Kini, setelah tiga tahun berjalan, kelompok Singa Depok yang bernama Geboy ini telah mampu membeli alat sendiri. Saleh mengakui biasanya setiap kali tampil mereka mendapatkan uang sekitar tujuh ratus ribu rupiah. Walaupun demikian, Saleh tidak pernah mematok harga resmi, terutama bagi warga Desa Jatiroke. ”Kami tidak mematok harga kepada yang menyewa kami, apalagi warga Jatiroke. Mereka membayar seridhonya saja, tapi dari saweran kami juga dapat. Biasanya dari uang sewa dan saweran, tujuh ratus ribu dapat lah” ujar Saleh. Uang hasil penampilan itu dibagi rata sebanyak jumlah pemain. Setelah dibagi, jika ada uang tersisa, uang itu dimasukkan ke dalam kas. Uang kas itu lah yang kemudian dipergunakan untuk membeli alat-alat.
Namun, hal terpenting buat Saleh adalah makna dan tujuan dari kesenian ini. Tujuan semula kesenian ini adalah sebagai alat untuk menyatukan warga dan menghindarkan warga dari perbuatan negatif yang tidak berguna serta merusak diri sendiri. ”Sebenarnya ini (kesenian) bertujuan untuk menjauhkan warga dari perbuatan-perbuatan negatif, seperti narkoba dan membuat warga itu bersatu.
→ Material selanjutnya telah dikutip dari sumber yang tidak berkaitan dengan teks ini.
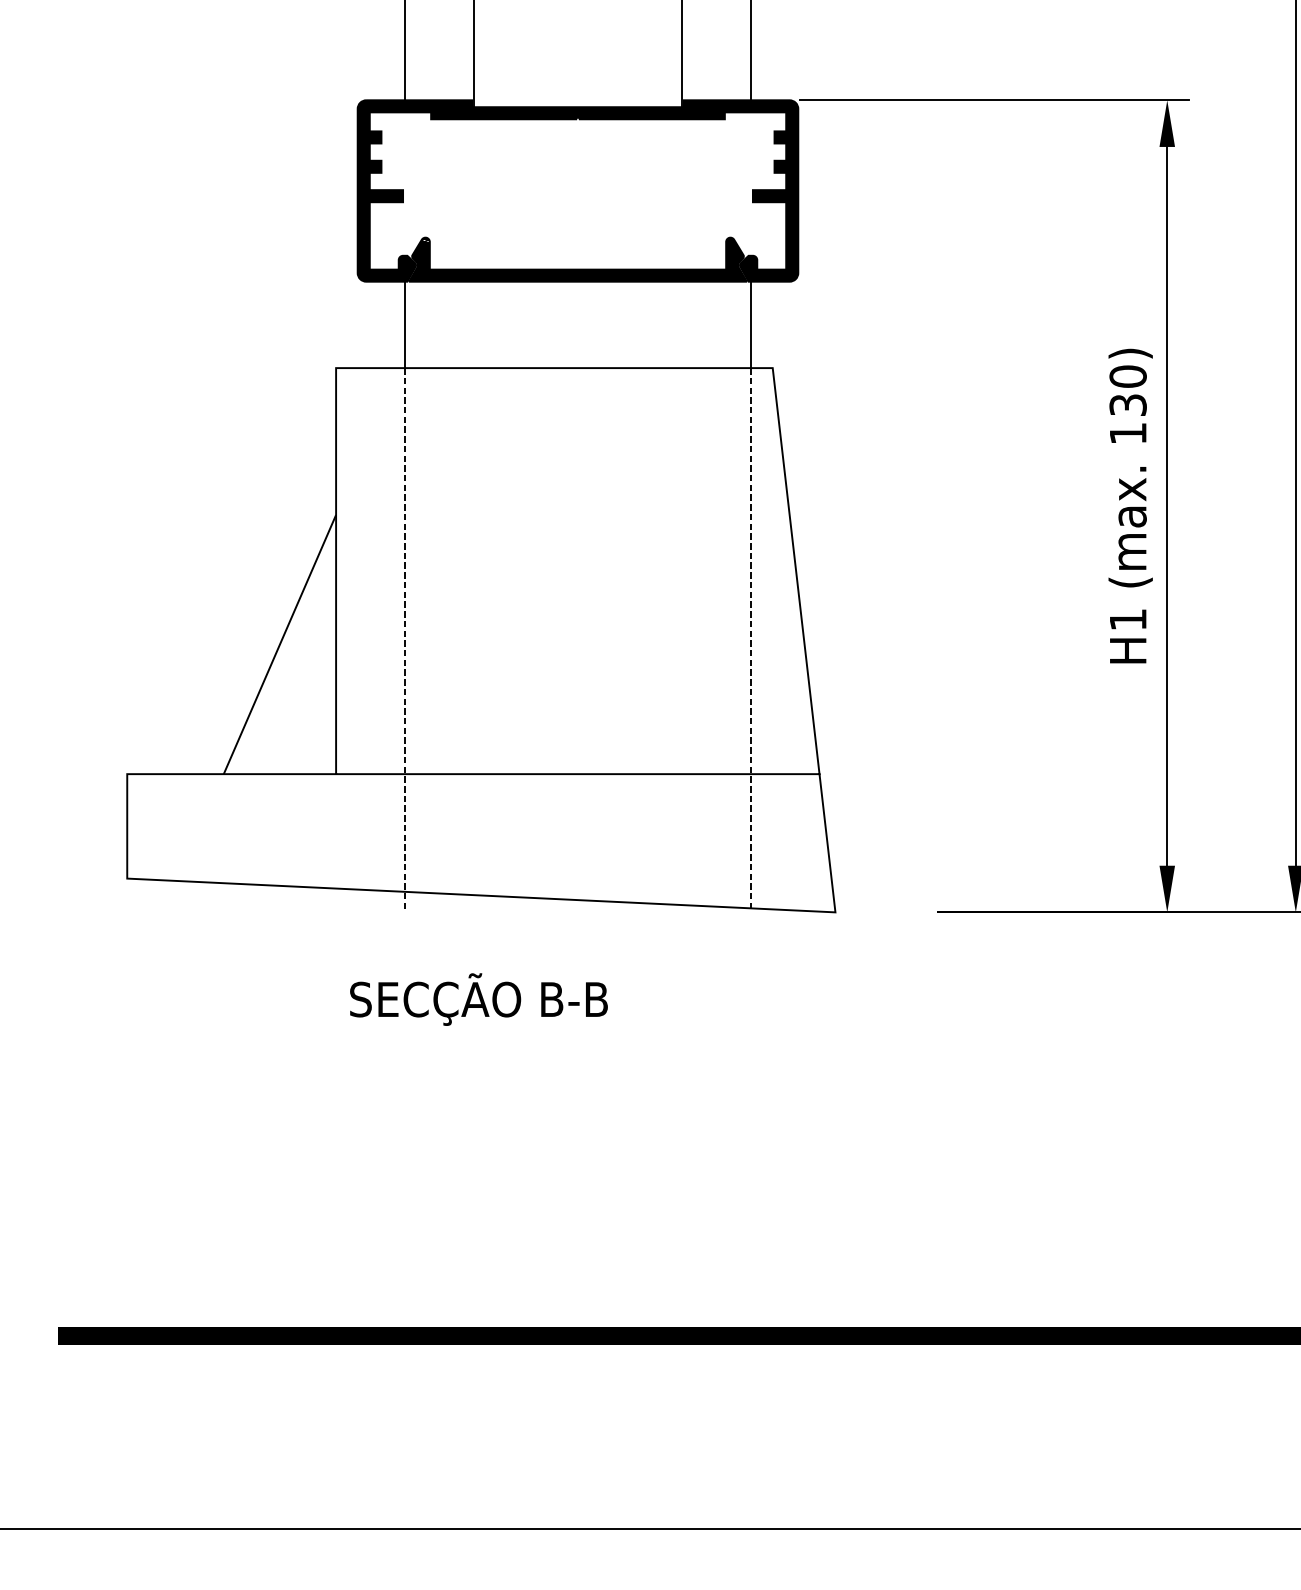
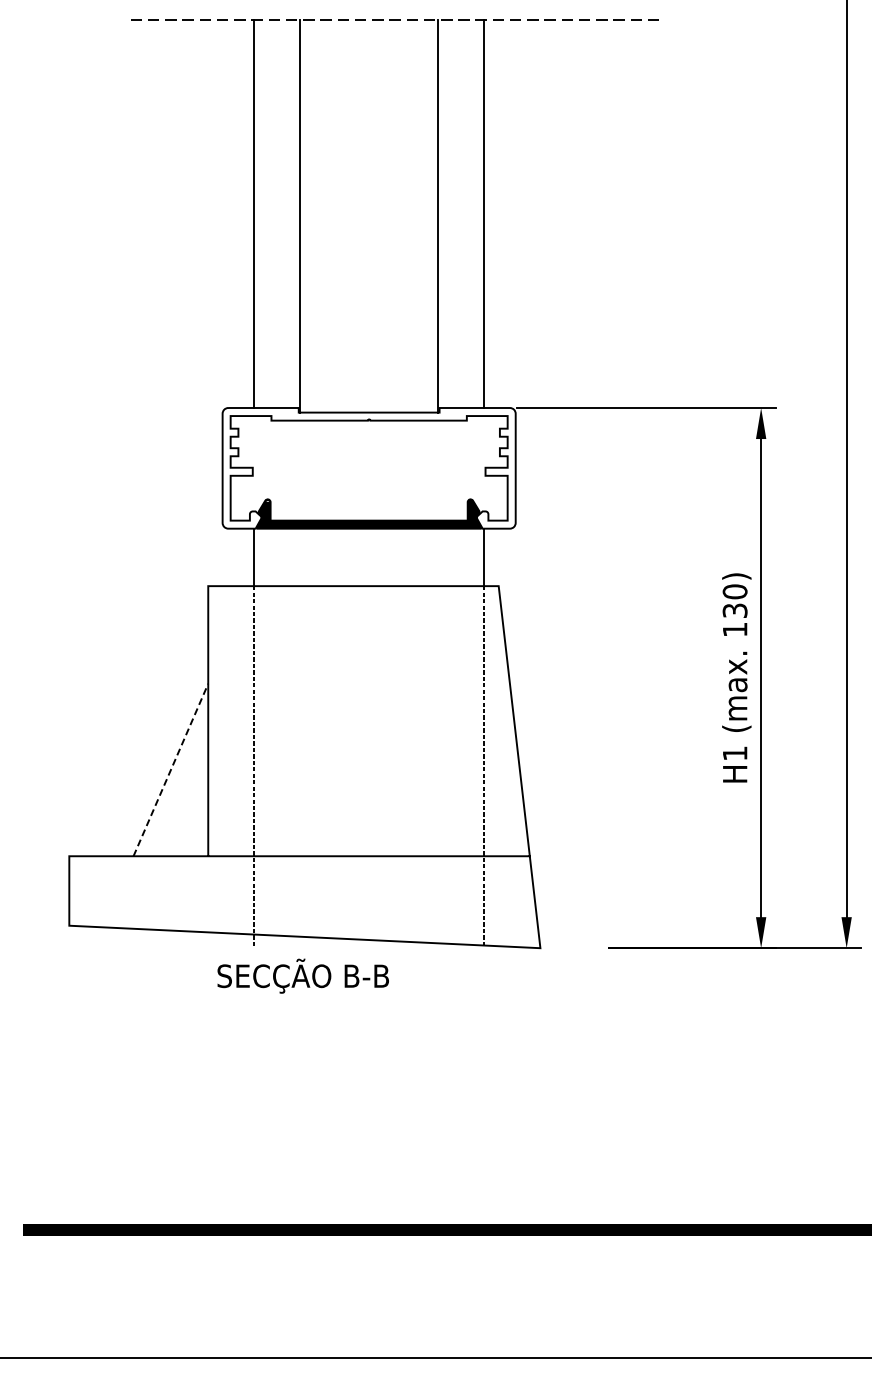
fill: (577, 191) -> (368, 468), removed
line: (279, 645) -> (170, 770), solid -> dashed
text: (477, 998) -> (302, 975), moved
Kepuasan tersendiri dari memainkan kesenian ini adalah kekompakannya, bukan uangnya. Karena kalau uang, yang kita terima ga seberapa,” cetus Saleh.
Memang, sampai saat ini Singa Depok sangat efektif untuk menumbuhkan rasa persaudaraan warga. Mereka bahu-membahu untuk melestarikan kesenian ini. Biasanya mereka berkumpul satu sekali seminggu untuk latihan. Bahkan jika ada panggilan atau undangan, menurut pria yang bekerja di pabrik ini, dirinya rela izin kerja agar bisa tampil bersama Singa Depok Geboy. ”Saya dan anak-anak yang lain rela izin dari kerjaan biar bisa tampil sama Singa Depok,”cetusnya.
Dari hal di atas dapat dilihat bahwa kesenian tidak hanya sebagai wadah aktualisasi diri ataupun sarana mencari nafkah, tetapi juga bisa menjadi sarana yang sangat ampuh untuk menggalang persatuan warga. Bahkan, kesenian juga bisa menghindarkan warga dari perbuatan-perbuatan negatif yang hanya akan merusak diri sendiri. Semoga kita semua bisa melestarikan kesenian tersebut, agar kerukunan dan kekayaan budaya kita tetap awet terjaga.